Explore Southside

While Civic Park has been the target of many home demolitions, Flint’s Southside illustrates even more poignantly the physical and social effects of urban renewal. One of Flint’s oldest black neighborhoods, Southside, (occasionally referred to as Floral Park) developed into a diverse working-class residential district during the early twentieth century and became a major destination for black workers migrating from the southern US. As discriminatory lending practices coalesced into formal redlining policies in the 1930s, Southside became, along with the grittier St. John neighborhood to the north, one of the few places black people could buy homes. These and other racially discriminatory policies created a self-reinforcing cycle of municipal neglect and white flight that increasingly depicted Floral Park as “blighted” or “slums” and became the target for destruction under urban renewal programs in the 1960s. Civil rights activists, initially in favor pf urban renewal, quickly turned against the programs when it became clear “renewal” often meant the destruction of the neighborhoods and removal of the residents.

A particularly stark example is the highway interchange connecting Interstate 69 south of Flint’s downtown area with Interstate 475, a bypass route running east of the city. Built in the 1970s, this highway construction project resulted in the demolition of large sections of both St. John and Floral Park neighborhoods after the removal of the residents.

Use this interactive map to see how the construction of the Floral Park Interchange transformed a Southside neighborhood.

Looking at Southside though the Green Book: A historical Guide for Black Travelers.

A major consequence of the rise of the automobile in the US was the increased mobility it brought to those who could afford a car. Increasing numbers of America families used a car for both business and pleasure, and an entire industry sprang up to provide for travelers in the form of service stations, motels, and printed road maps and road travel guides. But for black families or professionals traveling by car, the supposed “freedom” brought about by the automobile was heavily tempered by Jim Crow. Black travelers found that most services and amenities in towns they visited were closed to them.

Published annually between the 1930s and 1960s, the Green Book was a town-by-town guide that listed services and amenities catering to black travelers. Flint's Southside served as an important stop for black travelers; nearly every stop listed in the Green book for Flint was located there.
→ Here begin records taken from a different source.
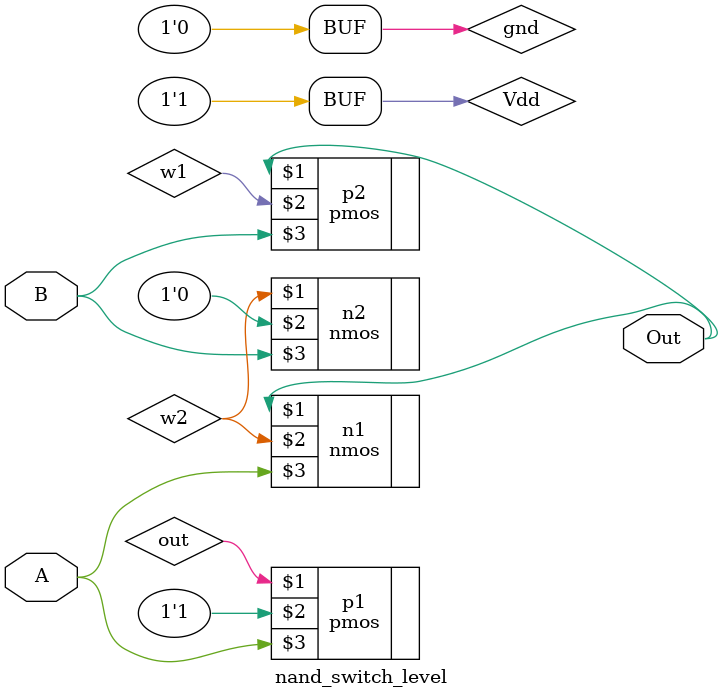
<source format=v>
`timescale 1ns / 1ps


module nand_switch_level(output Out, input A, B);
  wire w1, w2, w3;

  supply1 Vdd;  
  supply0 gnd;   

  // PMOS transistors: source connected to Vdd
  pmos p1(out, Vdd, A);  
  pmos p2(Out, w1, B);  

  // NMOS transistors: drain connected to output
  nmos n1(Out, w2, A); 
  nmos n2(w2, gnd, B);  

endmodule




</source>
The Green Books are important historical documents: maps of the black travelers’ landscape in the US before the major transformations of the Civil Rights movement of the 1960s. It also serves as a record of black entrepreneurship, as many of the business listed in the Green book were owned and operated by black businessmen and businesswomen. For Flint, the Green book also records a "lost" black landscape, as the Floral Park interchange (See above section) destroyed most of the locations black travelers using the Green Book would have been familiar with.